Exercise aim: In the forum answer on command substitution below, what happens to whatever is evaluated inside $()?

Reading passage:
━━━━━━━━

Why can back-quotes and $() for command substitution result in different output? [duplicate]

Answer 1

Back-quotes(``) and $() can be both used for command-substitution, but they have minor difference.

Take the cases mentioned in the question as examples:

$echo `echo \\\\ `

The 1st and 3rd "\" will be treated as escapes, echo \\\\ will be evaluated as "\\"

Therefore, the above command is equal as:

$echo \\

And the first backslash is treated as escape, so the output is:

\

In the case of $(), there is a little tricky, what is evaluated inside $() will be passed as an argument to the outside command.

As an example:

$echo $(echo \\\\ )

What is inside the $() is evaluated as "\\", which is the same as the previous case. What's different is that "\\" will be passed directly to the outside echo command, the first backslash will not be treated as an escape.

━━━━━━━━

Dataset extract:

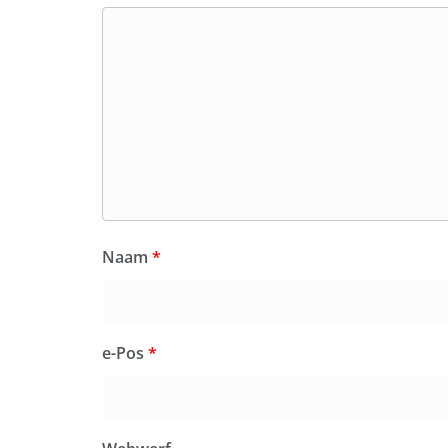
Naam
*
e-Pos
*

━━━━━━━━

Answer to this task: It is passed as an argument to the outside command.